*** DATA RECORDS ***

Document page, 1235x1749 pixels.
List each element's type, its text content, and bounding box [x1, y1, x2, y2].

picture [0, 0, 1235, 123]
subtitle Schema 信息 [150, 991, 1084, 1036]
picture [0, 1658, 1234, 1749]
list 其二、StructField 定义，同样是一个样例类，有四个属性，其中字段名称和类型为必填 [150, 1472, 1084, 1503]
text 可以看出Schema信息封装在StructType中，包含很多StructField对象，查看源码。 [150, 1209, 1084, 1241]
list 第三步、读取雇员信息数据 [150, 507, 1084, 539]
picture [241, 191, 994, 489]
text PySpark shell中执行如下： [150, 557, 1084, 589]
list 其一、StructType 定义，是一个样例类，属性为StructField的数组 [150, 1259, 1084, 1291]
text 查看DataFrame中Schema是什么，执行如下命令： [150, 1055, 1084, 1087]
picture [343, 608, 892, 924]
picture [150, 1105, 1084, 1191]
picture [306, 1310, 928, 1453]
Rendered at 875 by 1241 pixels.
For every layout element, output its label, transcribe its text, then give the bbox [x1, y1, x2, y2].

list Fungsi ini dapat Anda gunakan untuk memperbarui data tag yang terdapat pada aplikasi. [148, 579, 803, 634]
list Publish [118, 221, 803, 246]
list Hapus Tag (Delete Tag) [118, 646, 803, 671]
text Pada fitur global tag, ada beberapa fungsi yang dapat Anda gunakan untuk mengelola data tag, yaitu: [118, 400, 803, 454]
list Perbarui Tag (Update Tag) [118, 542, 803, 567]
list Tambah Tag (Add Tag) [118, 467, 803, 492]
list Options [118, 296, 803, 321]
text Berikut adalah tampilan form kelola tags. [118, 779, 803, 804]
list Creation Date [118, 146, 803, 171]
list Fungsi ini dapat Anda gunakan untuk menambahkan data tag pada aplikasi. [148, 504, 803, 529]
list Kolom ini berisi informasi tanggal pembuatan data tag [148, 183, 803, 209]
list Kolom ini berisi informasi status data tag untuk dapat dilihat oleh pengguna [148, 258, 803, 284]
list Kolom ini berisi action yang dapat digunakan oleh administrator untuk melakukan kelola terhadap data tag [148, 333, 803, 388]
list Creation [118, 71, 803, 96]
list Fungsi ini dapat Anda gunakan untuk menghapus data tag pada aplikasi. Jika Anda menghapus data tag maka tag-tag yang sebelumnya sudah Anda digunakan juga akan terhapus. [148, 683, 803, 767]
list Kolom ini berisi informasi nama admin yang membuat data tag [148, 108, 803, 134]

***

> [YOUR TASK] In the records above, find each line holding "kelola" and copy it.

> [THE COMPLETED TASK]
text Berikut adalah tampilan form kelola tags. [118, 779, 803, 804]
list Kolom ini berisi action yang dapat digunakan oleh administrator untuk melakukan kelola terhadap data tag [148, 333, 803, 388]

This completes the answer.